### Exercise input:
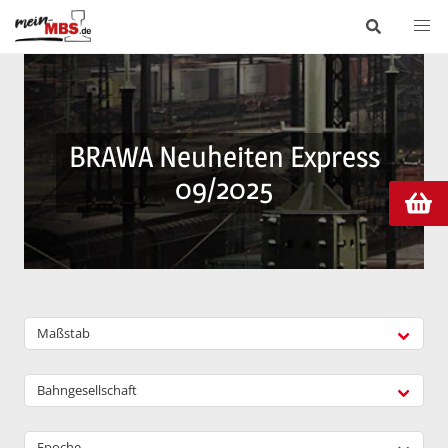
BRAWA Neuheiten Express
09/2025
Maßstab
Bahngesellschaft
Epoche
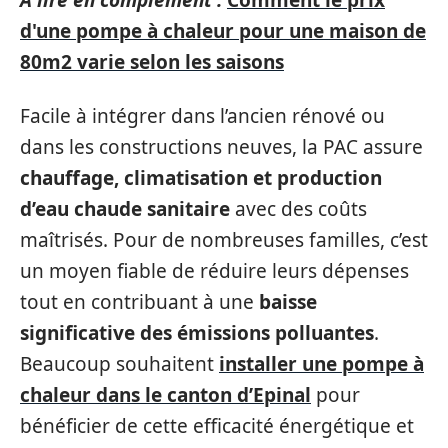
A lire en complément :
Comment le prix
d'une pompe à chaleur pour une maison de
80m2 varie selon les saisons
Facile à intégrer dans l’ancien rénové ou
dans les constructions neuves, la PAC assure
chauffage, climatisation et production
d’eau chaude sanitaire
avec des coûts
maîtrisés. Pour de nombreuses familles, c’est
un moyen fiable de réduire leurs dépenses
tout en contribuant à une
baisse
significative des émissions polluantes
.
Beaucoup souhaitent
installer une pompe à
chaleur dans le canton d’Epinal
pour
bénéficier de cette efficacité énergétique et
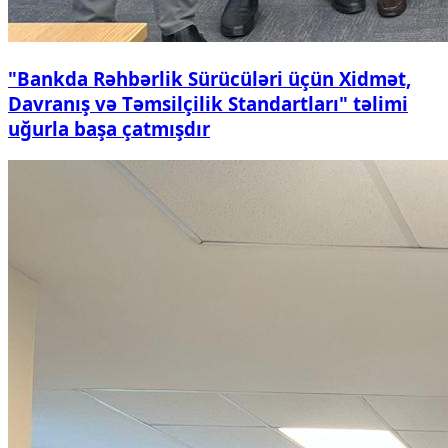
"Bankda Rəhbərlik Sürücüləri üçün Xidmət,
Davranış və Təmsilçilik Standartları" təlimi
uğurla başa çatmışdır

### Assignment:
Convert the text read from each of the rows above into a JSON list of strings, with one string per line and blank lines omitted. Leave the pictures out of the answer.

### Solution to this problem:
[
  "BRAWA Neuheiten Express",
  "09/2025",
  "Maßstab",
  "Bahngesellschaft",
  "Epoche",
  "A lire en complément :",
  "Comment le prix",
  "d'une pompe à chaleur pour une maison de",
  "80m2 varie selon les saisons",
  "Facile à intégrer dans l’ancien rénové ou",
  "dans les constructions neuves, la PAC assure",
  "chauffage, climatisation et production",
  "d’eau chaude sanitaire",
  "avec des coûts",
  "maîtrisés. Pour de nombreuses familles, c’est",
  "un moyen fiable de réduire leurs dépenses",
  "tout en contribuant à une",
  "baisse",
  "significative des émissions polluantes",
  ".",
  "Beaucoup souhaitent",
  "installer une pompe à",
  "chaleur dans le canton d’Epinal",
  "pour",
  "bénéficier de cette efficacité énergétique et",
  "\"Bankda Rəhbərlik Sürücüləri üçün Xidmət,",
  "Davranış və Təmsilçilik Standartları\" təlimi",
  "uğurla başa çatmışdır"
]